Keri va siempre a pijo sacao, o a coño sacao, siempre desbordada en el último momento por un cliffhanger que anuncia el regreso vengativo del comunismo.
Max, mi antropoide interior, bebe los vientos por Keri Russell. Nos ha jodido... Ella es la mujer ideal que él desearía para mí. Max, por supuesto, es el Ello freudiano al que le cuesta aceptar la realidad. El niño antojadizo. El rijoso caprichoso. Yo trato de explicarle que mujeres como Keri, en las redes del amor, sólo las encuentras a 200 kilómetros de distancia y a varios pársecs de indiferencia. Pero Max, por su propia naturaleza psíquica, anclada en el antropoide más bien mastuerzo y soñador, se tapa sus orejotas y saca su lengua sonrosada para emitir un sonido gutural que me silencia y me desespera.
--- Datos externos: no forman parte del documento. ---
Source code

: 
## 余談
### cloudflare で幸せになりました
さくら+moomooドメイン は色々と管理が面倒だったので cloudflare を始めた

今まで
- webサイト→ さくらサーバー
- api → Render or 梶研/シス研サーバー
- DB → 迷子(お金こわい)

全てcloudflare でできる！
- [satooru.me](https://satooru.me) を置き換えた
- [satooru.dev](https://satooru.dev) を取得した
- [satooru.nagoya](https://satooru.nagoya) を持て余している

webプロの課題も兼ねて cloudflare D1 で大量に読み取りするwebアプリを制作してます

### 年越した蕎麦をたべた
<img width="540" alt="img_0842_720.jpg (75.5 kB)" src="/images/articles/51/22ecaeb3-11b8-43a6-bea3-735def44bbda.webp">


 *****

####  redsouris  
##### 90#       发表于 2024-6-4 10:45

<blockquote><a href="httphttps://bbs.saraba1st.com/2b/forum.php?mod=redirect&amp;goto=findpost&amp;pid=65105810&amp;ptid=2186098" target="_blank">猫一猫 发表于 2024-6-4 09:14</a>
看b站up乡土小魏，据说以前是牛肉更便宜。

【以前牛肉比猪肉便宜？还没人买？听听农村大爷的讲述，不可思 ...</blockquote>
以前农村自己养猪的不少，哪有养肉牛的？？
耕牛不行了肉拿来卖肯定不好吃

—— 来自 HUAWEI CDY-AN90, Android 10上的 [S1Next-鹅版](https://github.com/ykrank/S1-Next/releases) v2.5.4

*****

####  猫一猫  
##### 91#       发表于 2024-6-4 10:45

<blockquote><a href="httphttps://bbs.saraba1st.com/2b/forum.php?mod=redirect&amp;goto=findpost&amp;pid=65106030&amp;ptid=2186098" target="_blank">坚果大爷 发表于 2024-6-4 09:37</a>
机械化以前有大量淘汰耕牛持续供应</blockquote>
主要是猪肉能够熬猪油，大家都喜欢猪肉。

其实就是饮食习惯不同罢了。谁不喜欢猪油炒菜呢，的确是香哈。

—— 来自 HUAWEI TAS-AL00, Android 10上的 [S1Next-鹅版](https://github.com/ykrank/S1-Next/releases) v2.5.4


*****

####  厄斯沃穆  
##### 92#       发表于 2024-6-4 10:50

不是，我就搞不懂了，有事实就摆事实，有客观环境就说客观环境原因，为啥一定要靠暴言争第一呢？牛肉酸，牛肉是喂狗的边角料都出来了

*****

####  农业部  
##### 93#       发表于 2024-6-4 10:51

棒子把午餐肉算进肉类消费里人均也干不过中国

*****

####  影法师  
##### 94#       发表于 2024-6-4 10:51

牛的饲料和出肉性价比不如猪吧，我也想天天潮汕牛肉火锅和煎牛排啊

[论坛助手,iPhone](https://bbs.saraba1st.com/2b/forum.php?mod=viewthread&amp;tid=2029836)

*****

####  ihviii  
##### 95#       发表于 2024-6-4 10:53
Como yo -valga la redundancia- ejerzo de Yo freudiano en esta relación, tengo que explicarle que ahora está muy mal visto decir que tal actriz es muy guapa o que sale muy favorecida en las ficciones. Que eso, lejos de halagarla, la ofende y la cosifica. Pero como no me hace ni puto caso, tengo que asumir la responsabilidad de escribir que Keri Russell es una actriz soberbia que clava ese personaje que lo mismo riñe a su marido metomentodo que aguanta la bronca de C. J. Cregg, ahora ascendida a vicepresidenta del Gobierno.
(En un momento de máxima tensión geoestratégica, el Primer Ministro de Gran Bretaña llamó a nuestra Keri “maldita esmirriada” y Max y yo saltamos al unísono del sofá muy ofendidos e indignados. Él como paladín de su belleza y yo como don Quijote de su virtud).